PFA’s total group assets rose, according to its annual report, to DKK736.3bn (€98.9bn) by the end of December 2022 from DKK725.4bn a year earlier, with the new figure now putting PFA ahead of ATP, whose total assets last year declined to DKK677.8bn from DKK947.3bn.
The change in the size ranking is a watershed moment that illustrates the impact of last year’s macroeconomic shifts, and has to do with the big differences between the natures of the two organisations and the way they operate.
ATP’s shrinkage is down to huge losses on its risk-parity investment portfolio on the one hand, and a big decline in the value of the fixed income instruments backing its guaranteed pensions – which have in turn become less onerous as discount rates have risen.
Reporting its annual results today, PFA revealed that on the business side, contributions coming in had increased in 2022 and that it had won twice as many new corporate clients last year as it had managed to attract the year before.
Regarding investments in 2022, PFA reported the overall return for average-rate pensions had been -20.8%, according to the official N1 measure, and 11.1% for market-rate pensions, using the N2 measure.
In its annual report, PFA said: “The return was dragged down by negative returns from both equities and bonds, while alternative investments and real estate contributed positively to the return.”
Currency had also contributed positively to returns as a result of a stronger US dollar, it said, with interest-rate hedging contributing negatively.
PFA’s foreign equities ended the year with a 19.3% loss, according to the report, though Danish equities produced a 5.6% gain over the year, it said.
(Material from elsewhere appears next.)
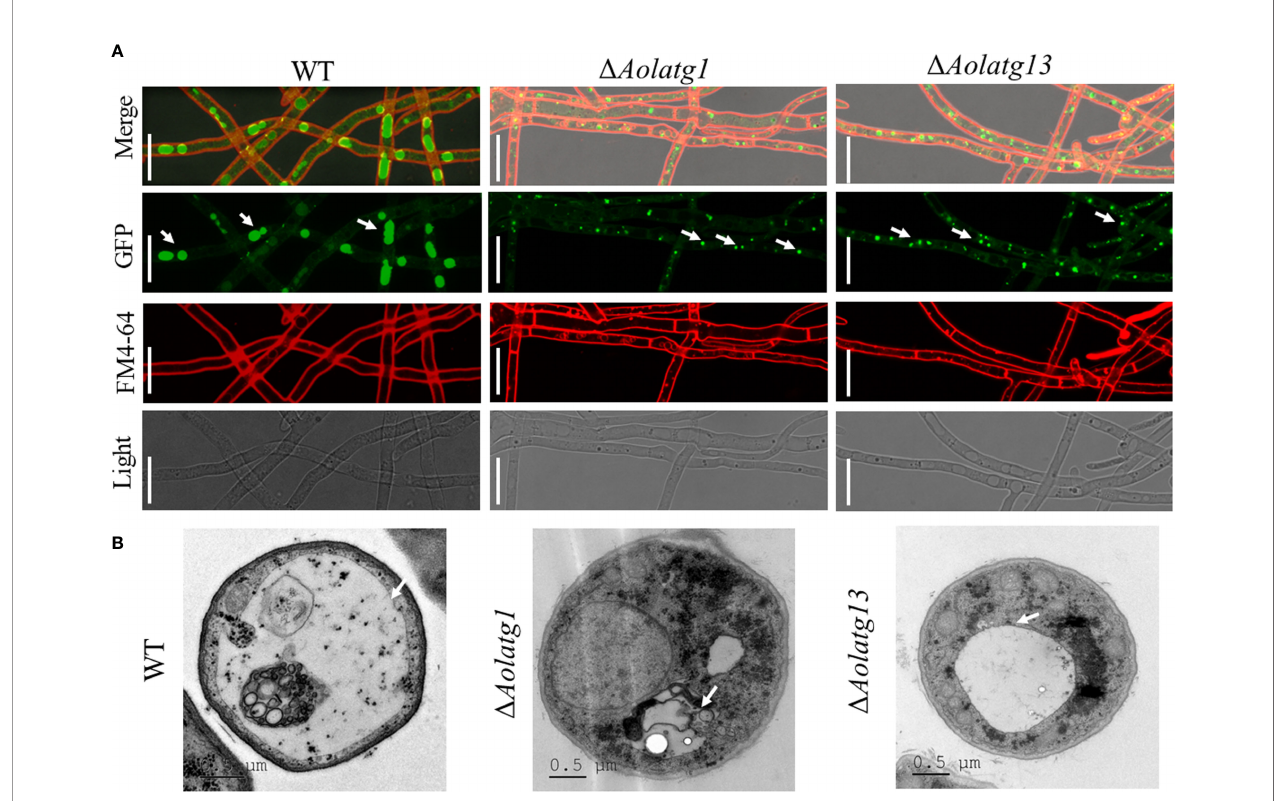
FIGURE 4 | Comparison of the autophagy process in the WT and mutant strains of A. oligospora . (A) Expression of the GFP-Atg8 protein in the WT and mutant strains. The A. oligospora strains were grown in the liquid CM medium at 28°C for 24 h, and then transferred to the liquid MM-N medium for 6 h. The vacuoles were stained by FM4-64 and examined by fl uorescence microscopy. White arrow: GFP signals. Scale bars = 10 µm. (B) The vacuoles of hyphal cells were observed using transmission electron microscopy. Arrows indicate the vacuole. Scale bars = 0.5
Medical and financial stocks, which had a high weighting in the domestic portfolio, had boosted returns, PFA said.
The solvency ratio contracted to 208% at the end of 2022 from 271% a year before, with PFA blaming this on new rules for Solvency II models and a reduction of the Danish volatility adjustment (VA) addition, among other factors.
But Ole Krogh Petersen, PFA’s chief executive officer, said the firm was working to make sure its strategy and investment portfolios were as robust as possible.
“Here, our broad portfolio of unlisted investments together with a defensive and active asset management strategy and targeted risk management has mitigated the worst of the price declines for our customers in a very difficult and turbulent year on the financial markets,” he said.